#### Quoted passage ####

While starvation-induced alteration in thyroid hormone economy is thought to be a positive adaptive mechanism of energy conservation, the consequences of NTIS in critical illness are unclear.[10] The current study is unable to elucidate whether attenuating NTIS in these patients was beneficial or harmful, or neither, but it demonstrates that feeding has real-time causal consequences to the body's physiologic response to illness. To our knowledge, this has only been addressed in an exploratory fashion through the EPaNIC subanalyis, in which the authors qualitatively demonstrated through a preliminary mediation analysis that the changes in the T3/rT3 ratio mediated the beneficial effect of delayed nutrition exposure on the likelihood of early alive discharge from the ICU. Depression of the T3/rT3 ratio further improved the benefit in this model.[25] A formal mediation analysis would be necessary to determine if indeed this mediation was statistically significant, as discussed in.[38] PRCTs designed and powered to specifically explore the effect of this relationship on clinically relevant outcomes are urgently needed.

Strengths and Limitations

This study has several strengths. First, it is a prospective, randomized controlled feeding trial in critically ill patients that included assessment of plasma levels of rT3 to enable analysis of thyroid hormone metabolism. Second, its repeated measures design provided the power and detail necessary to fully explore the effect of feeding on NTIS over multiple timepoints. Third, patient groups received the same type of nutrition exposure, varying only in the level of kcal/kg received. Fourth, by using SIRS as inclusion criteria, the interference caused by inflammatory status was minimized, enabling a focus on the effects of nutrition on NTIS. Limitations associated with this trial include its relatively small sample size, which limits generalizability. Additionally, while patients in the 100% ECN group received significantly more calories on average, high levels of feeding were difficult to achieve in some patients, leading to increased homogeneity in calorie exposure between the groups, especially on days 4 and 5. This did not likely explain the attenuation in our T3/rT3 ratio, however, as models restricted to the first 3 study days demonstrated the same significant rise and attenuation in T3/rT3 ratio. This also makes it unlikely our results were an artifact of missing data from patients who died or were discharged prior to completing 7 days in the study. Finally, while both the patients and the lab technicians were blinded to group allocation status, the medical staff was not.

#### Information shown ####

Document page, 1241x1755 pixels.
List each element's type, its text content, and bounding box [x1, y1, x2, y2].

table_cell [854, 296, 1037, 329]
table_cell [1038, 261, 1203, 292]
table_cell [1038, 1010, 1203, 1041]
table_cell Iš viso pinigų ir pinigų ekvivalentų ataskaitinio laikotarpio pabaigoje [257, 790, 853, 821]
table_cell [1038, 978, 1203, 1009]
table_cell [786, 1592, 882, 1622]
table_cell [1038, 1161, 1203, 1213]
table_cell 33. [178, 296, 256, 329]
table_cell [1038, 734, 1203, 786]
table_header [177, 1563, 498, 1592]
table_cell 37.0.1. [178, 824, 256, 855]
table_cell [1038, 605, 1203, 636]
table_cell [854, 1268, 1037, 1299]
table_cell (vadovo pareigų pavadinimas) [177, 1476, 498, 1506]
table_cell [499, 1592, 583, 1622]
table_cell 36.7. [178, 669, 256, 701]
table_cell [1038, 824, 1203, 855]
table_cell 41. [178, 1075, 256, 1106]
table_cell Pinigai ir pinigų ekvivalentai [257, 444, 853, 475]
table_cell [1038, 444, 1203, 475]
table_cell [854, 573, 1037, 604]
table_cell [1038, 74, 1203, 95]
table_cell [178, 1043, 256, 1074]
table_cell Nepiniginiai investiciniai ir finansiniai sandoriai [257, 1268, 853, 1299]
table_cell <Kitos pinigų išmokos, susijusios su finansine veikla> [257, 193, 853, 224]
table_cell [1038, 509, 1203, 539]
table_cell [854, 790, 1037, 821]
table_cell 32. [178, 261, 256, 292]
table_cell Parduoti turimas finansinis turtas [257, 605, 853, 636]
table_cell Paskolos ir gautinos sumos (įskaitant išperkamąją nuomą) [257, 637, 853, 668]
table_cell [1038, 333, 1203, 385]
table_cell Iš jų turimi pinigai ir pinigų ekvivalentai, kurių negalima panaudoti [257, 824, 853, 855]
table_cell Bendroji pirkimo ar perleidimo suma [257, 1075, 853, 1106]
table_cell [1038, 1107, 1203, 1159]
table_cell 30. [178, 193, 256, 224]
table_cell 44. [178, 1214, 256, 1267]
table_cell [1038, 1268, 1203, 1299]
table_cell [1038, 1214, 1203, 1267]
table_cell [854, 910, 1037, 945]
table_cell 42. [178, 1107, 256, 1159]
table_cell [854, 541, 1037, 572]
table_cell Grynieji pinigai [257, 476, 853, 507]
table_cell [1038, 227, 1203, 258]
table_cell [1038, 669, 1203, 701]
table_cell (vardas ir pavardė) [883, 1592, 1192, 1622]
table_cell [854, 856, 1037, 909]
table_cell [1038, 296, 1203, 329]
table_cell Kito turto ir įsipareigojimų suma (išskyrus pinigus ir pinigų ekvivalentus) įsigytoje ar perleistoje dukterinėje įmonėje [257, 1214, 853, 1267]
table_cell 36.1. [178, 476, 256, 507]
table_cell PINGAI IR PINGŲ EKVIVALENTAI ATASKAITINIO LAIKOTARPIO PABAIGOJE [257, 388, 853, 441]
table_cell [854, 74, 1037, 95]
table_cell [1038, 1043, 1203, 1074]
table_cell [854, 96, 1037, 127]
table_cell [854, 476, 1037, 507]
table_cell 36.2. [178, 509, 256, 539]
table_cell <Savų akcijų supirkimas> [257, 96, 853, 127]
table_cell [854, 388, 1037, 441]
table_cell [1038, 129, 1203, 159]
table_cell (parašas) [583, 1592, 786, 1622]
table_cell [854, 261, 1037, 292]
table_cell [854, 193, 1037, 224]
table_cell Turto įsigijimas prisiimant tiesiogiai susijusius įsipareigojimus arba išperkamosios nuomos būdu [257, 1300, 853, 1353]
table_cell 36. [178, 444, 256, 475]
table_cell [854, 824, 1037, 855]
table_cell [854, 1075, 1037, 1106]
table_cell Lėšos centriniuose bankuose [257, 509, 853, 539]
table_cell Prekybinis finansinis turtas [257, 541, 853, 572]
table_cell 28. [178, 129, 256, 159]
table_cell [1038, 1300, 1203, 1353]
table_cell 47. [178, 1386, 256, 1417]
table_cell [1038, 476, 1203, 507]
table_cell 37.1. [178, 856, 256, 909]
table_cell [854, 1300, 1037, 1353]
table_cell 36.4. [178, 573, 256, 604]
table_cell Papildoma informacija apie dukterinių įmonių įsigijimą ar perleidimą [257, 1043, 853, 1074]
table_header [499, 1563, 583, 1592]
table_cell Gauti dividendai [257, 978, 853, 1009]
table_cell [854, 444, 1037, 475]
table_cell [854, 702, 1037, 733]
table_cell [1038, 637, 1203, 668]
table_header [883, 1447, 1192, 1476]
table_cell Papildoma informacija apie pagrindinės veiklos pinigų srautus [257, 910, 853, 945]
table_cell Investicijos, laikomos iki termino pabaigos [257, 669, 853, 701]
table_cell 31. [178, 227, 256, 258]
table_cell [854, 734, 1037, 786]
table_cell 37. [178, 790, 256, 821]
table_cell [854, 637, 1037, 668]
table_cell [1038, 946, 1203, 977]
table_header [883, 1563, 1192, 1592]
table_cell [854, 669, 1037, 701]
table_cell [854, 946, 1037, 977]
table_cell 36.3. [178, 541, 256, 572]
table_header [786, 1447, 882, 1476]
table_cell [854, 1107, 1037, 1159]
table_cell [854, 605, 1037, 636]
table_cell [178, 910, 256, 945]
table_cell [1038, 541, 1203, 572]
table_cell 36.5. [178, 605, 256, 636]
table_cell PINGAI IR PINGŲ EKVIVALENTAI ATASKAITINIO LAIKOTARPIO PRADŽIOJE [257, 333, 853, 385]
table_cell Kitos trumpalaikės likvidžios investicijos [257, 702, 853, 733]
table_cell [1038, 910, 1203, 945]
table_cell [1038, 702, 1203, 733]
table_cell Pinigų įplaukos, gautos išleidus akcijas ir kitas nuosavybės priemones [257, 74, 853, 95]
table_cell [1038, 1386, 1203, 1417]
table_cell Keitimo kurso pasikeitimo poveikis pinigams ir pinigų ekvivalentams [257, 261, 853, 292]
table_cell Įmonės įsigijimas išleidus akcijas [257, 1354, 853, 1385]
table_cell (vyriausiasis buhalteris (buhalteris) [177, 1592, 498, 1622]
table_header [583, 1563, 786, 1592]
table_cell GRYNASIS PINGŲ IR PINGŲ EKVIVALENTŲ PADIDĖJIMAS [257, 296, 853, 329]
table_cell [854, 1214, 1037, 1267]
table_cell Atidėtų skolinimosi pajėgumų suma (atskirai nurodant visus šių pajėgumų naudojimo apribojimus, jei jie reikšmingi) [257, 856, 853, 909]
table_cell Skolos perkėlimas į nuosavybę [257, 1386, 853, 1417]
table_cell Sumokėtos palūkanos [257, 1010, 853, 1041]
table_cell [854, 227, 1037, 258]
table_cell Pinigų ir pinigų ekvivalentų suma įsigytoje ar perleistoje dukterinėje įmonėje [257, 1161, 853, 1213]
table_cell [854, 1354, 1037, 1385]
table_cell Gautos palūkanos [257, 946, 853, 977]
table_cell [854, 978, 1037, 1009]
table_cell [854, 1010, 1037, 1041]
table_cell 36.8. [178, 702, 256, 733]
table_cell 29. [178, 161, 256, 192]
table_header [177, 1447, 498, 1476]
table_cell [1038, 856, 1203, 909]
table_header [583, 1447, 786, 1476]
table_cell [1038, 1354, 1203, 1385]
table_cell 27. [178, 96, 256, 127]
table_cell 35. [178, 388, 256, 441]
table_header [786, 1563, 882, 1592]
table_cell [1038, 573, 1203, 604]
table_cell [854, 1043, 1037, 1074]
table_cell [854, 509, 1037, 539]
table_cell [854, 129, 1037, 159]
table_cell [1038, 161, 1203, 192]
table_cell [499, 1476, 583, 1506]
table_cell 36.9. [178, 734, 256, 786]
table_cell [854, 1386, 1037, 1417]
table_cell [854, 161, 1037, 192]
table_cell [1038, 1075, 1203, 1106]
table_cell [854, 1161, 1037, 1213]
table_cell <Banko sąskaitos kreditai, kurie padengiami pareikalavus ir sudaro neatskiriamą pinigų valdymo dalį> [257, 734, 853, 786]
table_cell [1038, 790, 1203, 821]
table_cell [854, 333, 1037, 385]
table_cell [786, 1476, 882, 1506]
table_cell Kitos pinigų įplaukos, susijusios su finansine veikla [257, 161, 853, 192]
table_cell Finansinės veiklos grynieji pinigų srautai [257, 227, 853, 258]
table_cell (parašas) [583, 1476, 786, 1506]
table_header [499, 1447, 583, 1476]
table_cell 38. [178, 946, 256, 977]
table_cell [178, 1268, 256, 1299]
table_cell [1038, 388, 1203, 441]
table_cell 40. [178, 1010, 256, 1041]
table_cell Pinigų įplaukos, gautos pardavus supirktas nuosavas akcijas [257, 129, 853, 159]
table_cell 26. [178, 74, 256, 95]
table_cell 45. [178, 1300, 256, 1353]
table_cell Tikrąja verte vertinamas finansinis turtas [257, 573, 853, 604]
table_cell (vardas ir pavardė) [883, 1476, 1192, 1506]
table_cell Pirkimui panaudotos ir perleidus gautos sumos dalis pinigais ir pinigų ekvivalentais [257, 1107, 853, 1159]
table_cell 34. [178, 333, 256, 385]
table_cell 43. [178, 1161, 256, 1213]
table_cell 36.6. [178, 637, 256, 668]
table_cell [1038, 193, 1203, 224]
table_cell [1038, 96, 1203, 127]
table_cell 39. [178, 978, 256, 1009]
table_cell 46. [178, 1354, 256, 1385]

####

§ **Set of tasks**
1. Answer these from the text on feeding and thyroid hormone changes in critical illness:
(a) In the EPaNIC subanalysis, changes in which ratio mediated the beneficial effect of delayed nutrition exposure?
(b) What was used as the inclusion criteria to minimize interference from inflammatory status?
(c) Who in the trial was not blinded to group allocation status?
2. Write the next part of the text on feeding and thyroid hormone changes in critical illness, picking up after its final sentence.

§ **Answers for the exercise**
1.
(a) The T3/rT3 ratio.
(b) SIRS.
(c) The medical staff.

2.
In conclusion, the present study demonstrated that higher calorie exposure caused an acute attenuation in NTIS in critically ill SIRS patients, characterized by an elevation in the plasma T3/rT3 ratio, which reversed itself over 3 days. Exogenous nutrition produces immediate changes in our physiologic response to critical illness. The consequences of these alterations are largely unexplored and warrant further investigation. Future research should explore this in a population large enough to examine its association with clinically relevant outcomes such as mortality, nosocomial infection, time on mechanical ventilation, and length of stay.